# I want to move to Greece



## Diotima444 (Apr 7, 2011)

Hi All !
I am new to this forum. 

Hope you are having a great week so far.

I will be graduating from a uni in June and I would love to move to Greece and find a job (legal) there. After checking google for jobs, it seems like my options are rather limited. I would love to teach English there or be a business partner to someone ... 

I don't speak Greek  ..

Any advice ?

Thanks guys/gals!


----------



## xenos (Dec 20, 2009)

one major piece of advie is to LEARN GREEK....without it you wont have muh of a chance of finding a job........even with Greek in this economical climate it will be bloody difficult


----------



## tpebop (Nov 2, 2009)

Hello We live in A village on Rhodes & are retired. In the past year a lot of British have returned to the UK. They have been unable to find long lasting work here.
That was good advice from xenos. You must be fluent in Greek


----------



## xenos (Dec 20, 2009)

tpebop said:


> Hello We live in A village on Rhodes & are retired. In the past year a lot of British have returned to the UK. They have been unable to find long lasting work here.
> That was good advice from xenos. You must be fluent in Greek


.......

Trebop, we AGREE on something!!! I must be getting old!


----------



## wka (Sep 18, 2009)

Read and follow the Greek law that applies to your situation. ΦΕΚ 212/2005 #3386.
http://www.et.gr/idocs-nph/search/p...IuR5ONx6WQQBheVTPaBfRs8y7W086C_AHDuuZqKvVkq-f

If that link doesn't work, search by date (August 23, 2005), Τεύχος Α at ????????? ?.?.?.


----------



## Sarahandkostas (May 5, 2009)

Hello Diotima444,

I have been living in Athens for 18 months now with my Greek fiancée. I graduated in 2008 and gained work experience in my field before I moved here. I also studied Greek for 2 years before moving, which has been a big help. But even with all this, it has still been very tough going over the past months. 
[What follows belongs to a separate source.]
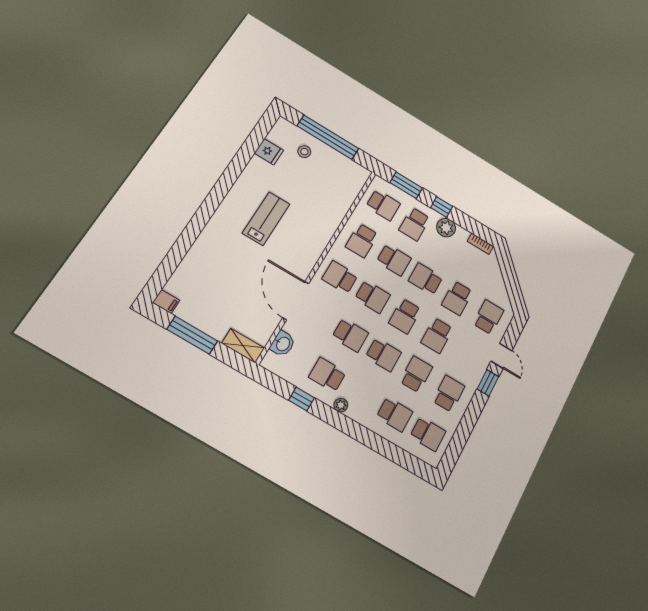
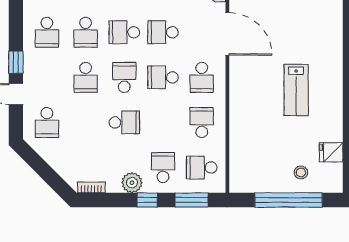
school desk: (394, 260) -> (163, 122), removed
school desk: (340, 277) -> (202, 77), turned 90
school desk: (457, 298) -> (86, 122), removed
school desk: (437, 335) -> (86, 77), turned 180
I found a job before I moved, but after less than a year the position/employer didn't turn out to be what I had expected. I now know that it's quite the norm to be promised something here in Greece and it not turn out the way you want. Work conditions aren't always the best and you have to be aware that employers may take advantage of your situation being foreign and not knowing Greek law etc... Of course there are always exceptions, and this isn't a rule. There are many reputable companies and there's always many international companies based in Athens - but these sometimes prefer people who are multi-lingual. 

As the teaching goes, there are many English schools here - called Frontistiria in Greek. However, they are often run by business people not interested in the quality of teaching but just about making money. The situation used to be that these schools would give people from English speaking countries a job without any teaching experience. But now, more and more ask for a teaching qualification and experience. The ones who don't, you have to wonder about their quality of school. I do know that also it can be harder for an American to find a teaching role, most schools favor British people. (Which is unfair, I know) I'm not an expert on the American side of life here, and maybe someone in the forum would elaborate on this point.


BUT!!! After all this, there are many positives to living in Greece it's not always a smooth ride, you just have to be prepared to work hard. Knowing Greek will definitely help. After 18 months I have finally settled in my career and life here in Greece. 

Have you spent any long periods in Greece? I would suggest, if you're able, come over to Greece for a while, you could go to a Greek language school for a term, improve your Greek and see if living in Greece is really for you.

I'm sorry if this is rather negative in some parts, but it's best to be realistic about what you're getting into


----------



## expat914 (Oct 9, 2009)

It's difficult for an American to come to Greece and find a job. We are not EU citizens and there is more paperwork. Many employers don't want to deal with this. If you want to teach English, you need experience and a certification. You don't need to speak Greek, but educating yourself on the basics will help.


----------